Stored records
[Start of section]
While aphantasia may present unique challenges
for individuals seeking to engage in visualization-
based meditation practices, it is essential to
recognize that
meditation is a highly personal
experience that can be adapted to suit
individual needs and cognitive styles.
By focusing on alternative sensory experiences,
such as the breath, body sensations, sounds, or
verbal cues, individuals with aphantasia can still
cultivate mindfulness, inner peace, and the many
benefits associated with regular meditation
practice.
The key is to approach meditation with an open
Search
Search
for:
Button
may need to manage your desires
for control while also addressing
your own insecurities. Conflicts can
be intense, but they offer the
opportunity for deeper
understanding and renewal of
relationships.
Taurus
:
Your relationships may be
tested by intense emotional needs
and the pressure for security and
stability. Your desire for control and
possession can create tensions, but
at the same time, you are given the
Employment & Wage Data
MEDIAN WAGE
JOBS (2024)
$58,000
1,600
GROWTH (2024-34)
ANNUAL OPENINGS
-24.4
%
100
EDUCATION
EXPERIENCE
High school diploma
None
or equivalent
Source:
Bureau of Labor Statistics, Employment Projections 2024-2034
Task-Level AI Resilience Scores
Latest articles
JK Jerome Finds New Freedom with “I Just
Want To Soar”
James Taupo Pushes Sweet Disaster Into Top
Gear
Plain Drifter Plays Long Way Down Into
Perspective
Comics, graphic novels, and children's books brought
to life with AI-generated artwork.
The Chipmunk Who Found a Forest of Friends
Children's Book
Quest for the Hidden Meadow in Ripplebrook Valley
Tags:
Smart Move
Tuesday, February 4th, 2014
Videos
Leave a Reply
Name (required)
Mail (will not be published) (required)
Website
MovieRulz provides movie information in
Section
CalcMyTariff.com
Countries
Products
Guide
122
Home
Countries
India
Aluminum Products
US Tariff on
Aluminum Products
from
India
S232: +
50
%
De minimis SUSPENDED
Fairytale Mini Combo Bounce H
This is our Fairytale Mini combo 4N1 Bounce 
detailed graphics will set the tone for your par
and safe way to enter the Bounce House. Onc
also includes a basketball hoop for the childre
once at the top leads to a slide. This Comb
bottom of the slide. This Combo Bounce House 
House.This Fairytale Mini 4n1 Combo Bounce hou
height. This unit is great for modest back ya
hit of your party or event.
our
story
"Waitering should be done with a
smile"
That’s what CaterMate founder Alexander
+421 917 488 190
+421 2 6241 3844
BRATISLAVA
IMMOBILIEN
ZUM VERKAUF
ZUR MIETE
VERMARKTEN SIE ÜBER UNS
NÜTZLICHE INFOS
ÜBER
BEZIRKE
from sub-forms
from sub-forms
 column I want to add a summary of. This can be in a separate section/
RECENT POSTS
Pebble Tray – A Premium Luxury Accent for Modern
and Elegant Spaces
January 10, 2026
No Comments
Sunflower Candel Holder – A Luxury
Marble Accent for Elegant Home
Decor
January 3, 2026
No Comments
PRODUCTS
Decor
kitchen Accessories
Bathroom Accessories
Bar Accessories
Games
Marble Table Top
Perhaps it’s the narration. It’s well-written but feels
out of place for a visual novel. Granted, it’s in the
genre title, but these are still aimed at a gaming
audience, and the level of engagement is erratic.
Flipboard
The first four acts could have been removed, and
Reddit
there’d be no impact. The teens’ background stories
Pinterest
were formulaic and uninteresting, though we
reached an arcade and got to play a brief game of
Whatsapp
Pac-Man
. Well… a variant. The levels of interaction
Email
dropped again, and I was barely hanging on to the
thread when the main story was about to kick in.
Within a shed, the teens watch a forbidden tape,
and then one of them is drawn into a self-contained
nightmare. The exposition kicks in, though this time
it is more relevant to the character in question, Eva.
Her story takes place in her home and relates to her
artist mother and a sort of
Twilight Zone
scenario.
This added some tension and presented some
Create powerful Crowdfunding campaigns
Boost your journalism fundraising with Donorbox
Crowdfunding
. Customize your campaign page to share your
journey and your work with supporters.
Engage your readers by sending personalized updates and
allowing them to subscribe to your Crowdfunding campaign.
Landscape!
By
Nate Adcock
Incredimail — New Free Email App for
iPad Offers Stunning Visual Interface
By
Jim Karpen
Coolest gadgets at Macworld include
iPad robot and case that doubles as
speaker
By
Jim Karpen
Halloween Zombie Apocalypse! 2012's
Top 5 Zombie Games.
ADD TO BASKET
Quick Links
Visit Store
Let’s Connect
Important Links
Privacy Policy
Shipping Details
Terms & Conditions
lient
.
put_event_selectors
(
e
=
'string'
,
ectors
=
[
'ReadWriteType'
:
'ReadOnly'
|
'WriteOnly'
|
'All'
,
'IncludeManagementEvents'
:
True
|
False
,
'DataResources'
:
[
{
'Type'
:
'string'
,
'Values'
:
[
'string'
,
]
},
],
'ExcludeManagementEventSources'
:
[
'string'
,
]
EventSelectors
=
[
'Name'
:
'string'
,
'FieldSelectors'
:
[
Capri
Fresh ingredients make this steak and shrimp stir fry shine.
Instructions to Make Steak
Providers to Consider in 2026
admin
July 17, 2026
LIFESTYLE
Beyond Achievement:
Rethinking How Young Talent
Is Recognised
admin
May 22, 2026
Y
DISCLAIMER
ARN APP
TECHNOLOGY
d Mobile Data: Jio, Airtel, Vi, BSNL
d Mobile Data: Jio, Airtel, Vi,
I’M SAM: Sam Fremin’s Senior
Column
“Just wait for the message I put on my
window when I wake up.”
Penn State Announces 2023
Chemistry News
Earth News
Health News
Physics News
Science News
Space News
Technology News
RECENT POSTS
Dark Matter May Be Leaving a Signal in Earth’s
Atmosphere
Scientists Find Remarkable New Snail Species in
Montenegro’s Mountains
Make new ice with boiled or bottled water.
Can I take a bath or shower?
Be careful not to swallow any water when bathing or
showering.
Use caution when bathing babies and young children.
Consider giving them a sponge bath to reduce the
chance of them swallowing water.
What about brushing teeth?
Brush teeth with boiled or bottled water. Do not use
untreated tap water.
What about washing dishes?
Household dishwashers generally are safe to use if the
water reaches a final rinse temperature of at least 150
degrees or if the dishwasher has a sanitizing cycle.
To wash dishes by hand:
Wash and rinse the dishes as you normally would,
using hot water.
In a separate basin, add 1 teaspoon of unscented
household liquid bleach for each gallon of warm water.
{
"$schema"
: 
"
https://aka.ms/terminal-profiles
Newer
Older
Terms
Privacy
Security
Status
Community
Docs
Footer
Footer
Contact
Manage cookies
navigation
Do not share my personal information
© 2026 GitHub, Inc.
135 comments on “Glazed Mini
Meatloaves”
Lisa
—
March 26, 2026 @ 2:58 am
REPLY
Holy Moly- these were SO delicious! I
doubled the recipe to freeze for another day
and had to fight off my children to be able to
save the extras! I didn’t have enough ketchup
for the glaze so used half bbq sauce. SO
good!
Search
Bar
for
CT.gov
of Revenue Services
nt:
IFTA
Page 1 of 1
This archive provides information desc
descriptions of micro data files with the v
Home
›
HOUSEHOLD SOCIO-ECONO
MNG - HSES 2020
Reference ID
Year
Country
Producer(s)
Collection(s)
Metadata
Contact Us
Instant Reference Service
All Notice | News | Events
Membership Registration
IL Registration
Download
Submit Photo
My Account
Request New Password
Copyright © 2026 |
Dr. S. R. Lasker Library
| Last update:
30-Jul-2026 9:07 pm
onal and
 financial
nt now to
[End of section]
INSTRUCTION
Copy the lines of the stored records above word for word, starting at the first line and ending with the line that contains "By focusing on".

RESULT BELOW
While aphantasia may present unique challenges
for individuals seeking to engage in visualization-
based meditation practices, it is essential to
recognize that
meditation is a highly personal
experience that can be adapted to suit
individual needs and cognitive styles.
By focusing on alternative sensory experiences,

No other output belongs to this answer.